Two international consultants, Josep Piqué and Santiago Uribe, offered a different kind of vision. Uribe, an anthropologist from Colombia, argued that Porto Alegre had been thinking too small about its greatest asset. The city sat on water—the Guaíba River, the lagoons, the hydrological systems that shaped daily life. Instead of treating water as a problem to manage, why not treat it as an economic engine? Porto Alegre could become a global leader in water technology innovation: new ways to move it, treat it, engineer around it, govern it. The climate crisis was forcing cities everywhere to rethink their relationship with water. Porto Alegre could solve its own problems and sell those solutions to the world.

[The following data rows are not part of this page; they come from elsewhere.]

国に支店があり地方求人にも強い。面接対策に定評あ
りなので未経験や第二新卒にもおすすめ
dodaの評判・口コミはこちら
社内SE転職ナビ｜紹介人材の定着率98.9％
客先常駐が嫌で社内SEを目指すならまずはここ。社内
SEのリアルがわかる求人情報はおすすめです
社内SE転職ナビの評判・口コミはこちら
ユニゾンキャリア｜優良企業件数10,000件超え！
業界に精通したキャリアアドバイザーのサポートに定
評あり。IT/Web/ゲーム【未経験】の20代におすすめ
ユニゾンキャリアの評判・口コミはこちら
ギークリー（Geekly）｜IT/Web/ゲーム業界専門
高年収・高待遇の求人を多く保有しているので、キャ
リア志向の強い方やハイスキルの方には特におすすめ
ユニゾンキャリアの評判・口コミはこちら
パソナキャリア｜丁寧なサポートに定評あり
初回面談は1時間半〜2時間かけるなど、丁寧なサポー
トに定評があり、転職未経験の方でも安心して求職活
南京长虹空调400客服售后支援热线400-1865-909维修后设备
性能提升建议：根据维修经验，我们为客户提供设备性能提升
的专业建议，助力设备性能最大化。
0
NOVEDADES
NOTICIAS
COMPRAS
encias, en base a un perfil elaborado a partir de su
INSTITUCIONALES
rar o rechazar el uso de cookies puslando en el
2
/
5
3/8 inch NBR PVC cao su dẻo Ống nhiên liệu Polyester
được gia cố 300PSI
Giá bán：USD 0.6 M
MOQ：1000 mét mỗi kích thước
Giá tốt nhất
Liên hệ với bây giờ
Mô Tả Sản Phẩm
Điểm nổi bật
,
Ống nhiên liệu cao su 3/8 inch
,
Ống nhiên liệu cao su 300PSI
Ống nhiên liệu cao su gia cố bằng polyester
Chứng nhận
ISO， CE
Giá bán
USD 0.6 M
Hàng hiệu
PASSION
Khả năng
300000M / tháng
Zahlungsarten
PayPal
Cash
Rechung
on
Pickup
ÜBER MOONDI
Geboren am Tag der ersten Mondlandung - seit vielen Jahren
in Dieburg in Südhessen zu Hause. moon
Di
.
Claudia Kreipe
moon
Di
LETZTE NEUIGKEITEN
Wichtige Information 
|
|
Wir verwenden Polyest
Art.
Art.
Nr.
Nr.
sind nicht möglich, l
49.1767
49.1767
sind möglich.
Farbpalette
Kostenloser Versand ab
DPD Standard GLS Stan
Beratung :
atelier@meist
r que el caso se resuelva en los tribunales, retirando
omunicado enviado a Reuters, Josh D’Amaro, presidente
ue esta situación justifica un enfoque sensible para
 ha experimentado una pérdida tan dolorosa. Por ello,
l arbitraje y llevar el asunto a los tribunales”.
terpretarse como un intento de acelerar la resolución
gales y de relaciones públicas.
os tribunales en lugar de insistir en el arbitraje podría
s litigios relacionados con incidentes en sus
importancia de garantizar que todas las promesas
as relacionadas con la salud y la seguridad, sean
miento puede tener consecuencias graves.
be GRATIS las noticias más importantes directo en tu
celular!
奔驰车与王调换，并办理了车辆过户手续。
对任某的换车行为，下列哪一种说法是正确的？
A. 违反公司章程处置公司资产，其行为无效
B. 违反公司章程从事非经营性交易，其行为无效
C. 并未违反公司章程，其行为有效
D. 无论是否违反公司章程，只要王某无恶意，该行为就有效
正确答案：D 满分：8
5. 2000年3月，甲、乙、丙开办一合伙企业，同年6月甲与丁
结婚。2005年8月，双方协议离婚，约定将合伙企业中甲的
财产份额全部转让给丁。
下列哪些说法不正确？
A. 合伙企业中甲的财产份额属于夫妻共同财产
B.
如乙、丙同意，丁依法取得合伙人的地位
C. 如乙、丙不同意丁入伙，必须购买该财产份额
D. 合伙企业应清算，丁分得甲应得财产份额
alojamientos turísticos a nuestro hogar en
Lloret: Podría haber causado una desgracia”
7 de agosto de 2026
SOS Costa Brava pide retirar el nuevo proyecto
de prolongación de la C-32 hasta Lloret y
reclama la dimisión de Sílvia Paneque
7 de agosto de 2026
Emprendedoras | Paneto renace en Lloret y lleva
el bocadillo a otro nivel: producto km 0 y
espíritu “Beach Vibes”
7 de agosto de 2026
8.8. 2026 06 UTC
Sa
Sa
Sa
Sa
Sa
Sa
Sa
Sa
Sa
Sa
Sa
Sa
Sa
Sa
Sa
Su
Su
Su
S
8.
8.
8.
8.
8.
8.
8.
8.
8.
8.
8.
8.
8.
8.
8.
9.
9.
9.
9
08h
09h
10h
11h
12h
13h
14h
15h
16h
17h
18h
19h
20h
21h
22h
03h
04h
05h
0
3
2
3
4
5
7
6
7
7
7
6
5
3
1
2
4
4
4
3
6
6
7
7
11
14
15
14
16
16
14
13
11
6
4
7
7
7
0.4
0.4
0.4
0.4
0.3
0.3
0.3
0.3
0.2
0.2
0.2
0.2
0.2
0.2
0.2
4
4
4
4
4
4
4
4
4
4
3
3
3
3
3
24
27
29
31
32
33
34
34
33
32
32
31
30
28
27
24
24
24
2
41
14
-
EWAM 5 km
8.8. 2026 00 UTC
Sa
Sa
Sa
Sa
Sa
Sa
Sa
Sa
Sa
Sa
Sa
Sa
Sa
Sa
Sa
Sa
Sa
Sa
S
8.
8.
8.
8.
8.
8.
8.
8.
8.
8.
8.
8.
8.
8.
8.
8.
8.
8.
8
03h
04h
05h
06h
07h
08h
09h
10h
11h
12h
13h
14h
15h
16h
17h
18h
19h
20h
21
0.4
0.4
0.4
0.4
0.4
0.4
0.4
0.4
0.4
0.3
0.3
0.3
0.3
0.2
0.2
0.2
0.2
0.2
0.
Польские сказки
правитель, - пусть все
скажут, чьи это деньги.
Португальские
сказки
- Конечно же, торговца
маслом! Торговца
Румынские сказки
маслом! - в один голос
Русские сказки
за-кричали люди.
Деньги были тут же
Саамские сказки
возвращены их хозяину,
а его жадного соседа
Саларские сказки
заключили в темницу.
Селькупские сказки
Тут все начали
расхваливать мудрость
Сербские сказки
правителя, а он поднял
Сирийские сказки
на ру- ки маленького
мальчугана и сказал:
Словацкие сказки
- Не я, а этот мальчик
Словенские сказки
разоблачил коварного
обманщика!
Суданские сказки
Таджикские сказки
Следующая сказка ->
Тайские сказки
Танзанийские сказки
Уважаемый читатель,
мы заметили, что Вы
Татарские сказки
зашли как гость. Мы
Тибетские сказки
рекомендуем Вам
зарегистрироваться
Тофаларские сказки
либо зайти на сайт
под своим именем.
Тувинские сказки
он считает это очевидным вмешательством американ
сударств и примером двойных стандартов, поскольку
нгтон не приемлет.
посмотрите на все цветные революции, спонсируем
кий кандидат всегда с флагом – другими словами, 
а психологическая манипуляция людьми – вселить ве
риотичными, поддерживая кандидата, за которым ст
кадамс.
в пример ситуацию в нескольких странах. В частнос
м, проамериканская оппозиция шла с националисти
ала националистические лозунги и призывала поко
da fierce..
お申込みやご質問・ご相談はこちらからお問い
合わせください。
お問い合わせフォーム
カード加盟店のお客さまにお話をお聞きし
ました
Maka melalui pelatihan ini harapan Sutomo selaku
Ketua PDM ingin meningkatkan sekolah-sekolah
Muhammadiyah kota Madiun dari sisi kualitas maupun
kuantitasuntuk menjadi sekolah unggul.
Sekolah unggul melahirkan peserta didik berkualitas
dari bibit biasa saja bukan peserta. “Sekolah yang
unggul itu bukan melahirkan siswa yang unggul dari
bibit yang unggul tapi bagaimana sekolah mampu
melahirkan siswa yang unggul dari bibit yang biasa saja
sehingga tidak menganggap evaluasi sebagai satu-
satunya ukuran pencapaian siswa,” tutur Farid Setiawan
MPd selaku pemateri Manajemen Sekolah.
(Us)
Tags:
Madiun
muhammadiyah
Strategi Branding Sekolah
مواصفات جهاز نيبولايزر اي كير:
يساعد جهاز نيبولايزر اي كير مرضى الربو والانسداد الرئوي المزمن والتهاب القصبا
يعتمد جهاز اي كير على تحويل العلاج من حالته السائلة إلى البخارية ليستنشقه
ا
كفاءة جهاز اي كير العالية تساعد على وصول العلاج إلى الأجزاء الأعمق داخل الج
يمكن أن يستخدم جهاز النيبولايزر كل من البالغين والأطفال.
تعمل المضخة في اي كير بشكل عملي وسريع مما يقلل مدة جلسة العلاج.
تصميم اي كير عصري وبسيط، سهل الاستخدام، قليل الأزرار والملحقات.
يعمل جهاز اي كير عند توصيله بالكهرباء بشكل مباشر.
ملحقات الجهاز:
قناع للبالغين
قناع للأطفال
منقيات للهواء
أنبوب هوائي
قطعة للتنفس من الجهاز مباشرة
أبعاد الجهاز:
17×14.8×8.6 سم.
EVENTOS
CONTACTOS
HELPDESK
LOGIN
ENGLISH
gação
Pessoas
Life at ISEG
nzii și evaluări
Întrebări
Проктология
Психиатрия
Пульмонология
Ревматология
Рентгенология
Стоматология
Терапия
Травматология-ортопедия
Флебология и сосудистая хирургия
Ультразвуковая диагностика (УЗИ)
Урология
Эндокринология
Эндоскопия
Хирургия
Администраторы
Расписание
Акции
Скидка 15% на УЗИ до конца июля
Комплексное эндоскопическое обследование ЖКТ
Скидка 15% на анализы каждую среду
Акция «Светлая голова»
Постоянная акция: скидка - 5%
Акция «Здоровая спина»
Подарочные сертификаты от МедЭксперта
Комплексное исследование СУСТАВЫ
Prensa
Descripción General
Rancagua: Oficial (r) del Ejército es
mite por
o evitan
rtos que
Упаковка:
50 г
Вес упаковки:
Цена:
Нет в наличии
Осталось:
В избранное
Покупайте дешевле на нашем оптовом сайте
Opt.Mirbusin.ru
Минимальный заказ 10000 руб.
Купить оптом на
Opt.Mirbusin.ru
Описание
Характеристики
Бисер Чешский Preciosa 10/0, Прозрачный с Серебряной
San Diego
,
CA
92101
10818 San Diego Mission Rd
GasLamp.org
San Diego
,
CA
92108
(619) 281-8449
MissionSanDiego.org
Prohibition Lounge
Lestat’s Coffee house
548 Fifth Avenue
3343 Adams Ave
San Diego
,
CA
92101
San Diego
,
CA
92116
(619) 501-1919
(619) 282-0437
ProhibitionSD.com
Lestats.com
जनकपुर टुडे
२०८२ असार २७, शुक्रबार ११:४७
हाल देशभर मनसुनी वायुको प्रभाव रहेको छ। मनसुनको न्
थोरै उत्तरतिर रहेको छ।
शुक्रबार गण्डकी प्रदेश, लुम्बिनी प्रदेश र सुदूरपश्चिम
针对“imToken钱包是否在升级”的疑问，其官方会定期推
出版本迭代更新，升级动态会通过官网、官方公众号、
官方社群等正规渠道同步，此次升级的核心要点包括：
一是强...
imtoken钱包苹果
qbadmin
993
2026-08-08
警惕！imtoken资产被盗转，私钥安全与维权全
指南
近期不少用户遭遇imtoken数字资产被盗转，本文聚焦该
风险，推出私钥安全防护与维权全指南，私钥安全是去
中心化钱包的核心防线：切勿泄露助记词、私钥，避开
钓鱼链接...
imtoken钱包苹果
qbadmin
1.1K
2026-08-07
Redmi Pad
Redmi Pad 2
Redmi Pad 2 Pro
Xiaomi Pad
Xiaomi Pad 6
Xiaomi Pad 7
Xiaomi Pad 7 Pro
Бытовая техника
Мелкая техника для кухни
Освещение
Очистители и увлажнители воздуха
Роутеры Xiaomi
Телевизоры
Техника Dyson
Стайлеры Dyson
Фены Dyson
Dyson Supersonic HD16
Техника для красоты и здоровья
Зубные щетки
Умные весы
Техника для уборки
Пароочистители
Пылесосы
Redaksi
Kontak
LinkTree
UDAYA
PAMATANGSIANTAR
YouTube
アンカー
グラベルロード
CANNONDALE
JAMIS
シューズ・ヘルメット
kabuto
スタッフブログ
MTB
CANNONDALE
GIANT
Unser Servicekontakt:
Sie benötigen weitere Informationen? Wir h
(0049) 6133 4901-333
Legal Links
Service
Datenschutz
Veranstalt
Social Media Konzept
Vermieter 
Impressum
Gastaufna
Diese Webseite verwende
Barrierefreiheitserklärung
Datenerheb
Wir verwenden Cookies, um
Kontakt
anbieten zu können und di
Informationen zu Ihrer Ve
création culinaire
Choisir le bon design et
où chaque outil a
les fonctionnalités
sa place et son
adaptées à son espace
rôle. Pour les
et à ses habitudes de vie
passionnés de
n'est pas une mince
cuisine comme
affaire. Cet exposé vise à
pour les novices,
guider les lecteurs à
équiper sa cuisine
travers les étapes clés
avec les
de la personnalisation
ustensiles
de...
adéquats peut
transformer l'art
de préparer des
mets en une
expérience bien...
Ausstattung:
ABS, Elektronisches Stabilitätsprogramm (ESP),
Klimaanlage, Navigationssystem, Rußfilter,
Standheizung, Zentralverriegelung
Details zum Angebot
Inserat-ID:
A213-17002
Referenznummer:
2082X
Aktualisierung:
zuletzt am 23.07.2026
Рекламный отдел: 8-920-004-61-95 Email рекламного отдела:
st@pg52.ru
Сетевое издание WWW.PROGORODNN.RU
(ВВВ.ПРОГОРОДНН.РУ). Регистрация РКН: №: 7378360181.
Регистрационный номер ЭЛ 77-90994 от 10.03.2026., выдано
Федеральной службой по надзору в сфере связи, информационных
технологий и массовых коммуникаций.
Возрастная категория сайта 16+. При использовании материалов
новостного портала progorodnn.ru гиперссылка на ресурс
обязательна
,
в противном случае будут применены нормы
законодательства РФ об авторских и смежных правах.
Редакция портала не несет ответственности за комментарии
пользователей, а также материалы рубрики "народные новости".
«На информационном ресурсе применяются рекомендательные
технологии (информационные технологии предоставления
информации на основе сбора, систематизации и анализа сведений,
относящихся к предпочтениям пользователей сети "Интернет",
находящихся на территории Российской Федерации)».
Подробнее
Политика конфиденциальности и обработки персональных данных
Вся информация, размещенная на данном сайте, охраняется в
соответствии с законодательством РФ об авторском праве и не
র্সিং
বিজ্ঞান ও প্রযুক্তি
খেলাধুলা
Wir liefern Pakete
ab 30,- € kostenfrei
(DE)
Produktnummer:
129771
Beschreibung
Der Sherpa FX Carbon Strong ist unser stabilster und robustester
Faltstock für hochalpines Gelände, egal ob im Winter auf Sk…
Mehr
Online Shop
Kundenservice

At the end of the afternoon, the organizers handed out the Innovation Friend seal to three media organizations—Band RS, Grupo RBS, and Jornal do Comércio—for their role in promoting the culture. The mayor received a prize. And someone announced that the South Summit would return to Porto Alegre in March 2026, March 25 through 27, bringing entrepreneurs and investors from across the continent. The work was not finished. It was barely begun. But the machinery was running.
Citas Notables
The Pacto has influence in two dimensions: greater connection between institutions at strategic levels, and stronger links between those institutions and the actual demands of the city—from business and organized civil society.— Jorge Audy, PUCRS innovation superintendent
Porto Alegre could be a world leader in water technology innovation, and what it learns could help many cities develop solutions to challenges that are now central to people's lives.— Santiago Uribe, international consultant
La Conversación del Hearth Otra perspectiva de la historia
Why does a city need something like the Pacto Alegre? Couldn't the market just sort this out on its own?
The market alone doesn't connect a university's research to a neighborhood entrepreneur's need. It doesn't bring a waste problem and a logistics company into the same room. The Pacto is infrastructure for connection—it's saying that innovation happens faster when you deliberately build bridges between sectors that don't naturally talk to each other.
But fifty-two projects is a lot. How do you know which ones actually matter?
That's the honest answer: you don't, not at first. Twenty-two are done. Twenty are still cooking. Ten are waiting. The point is you're learning in public, adjusting as you go. The ones that are winning—like Territórios Inovadores—are the ones where the need was real and the support was sustained.
This consultant Uribe talking about water as an economic asset—that sounds like he's saying Porto Alegre should turn a crisis into a business opportunity.
Not quite. He's saying the crisis is already here. The city floods. The climate is changing. So instead of just defending against that, why not lead on solving it? Build the expertise, the companies, the knowledge that other cities will need. You're solving your own problem and creating an export.
And the universities—are they actually changing what they teach, or is this just networking?
That's the real test. Audy said the connection helps them see which skills are actually wanted. If that's true, then yes, students are learning different things. But it takes time to measure. You're not going to see that shift in a year.
What happens if the Pacto runs out of momentum? If the projects start failing?
Then it becomes what most partnerships become—a name on a letterhead. But the fact that they're measuring outcomes, that they're bringing in international consultants, that they're expanding into neighborhoods instead of just downtown—that suggests they're thinking about sustainability, not just a moment.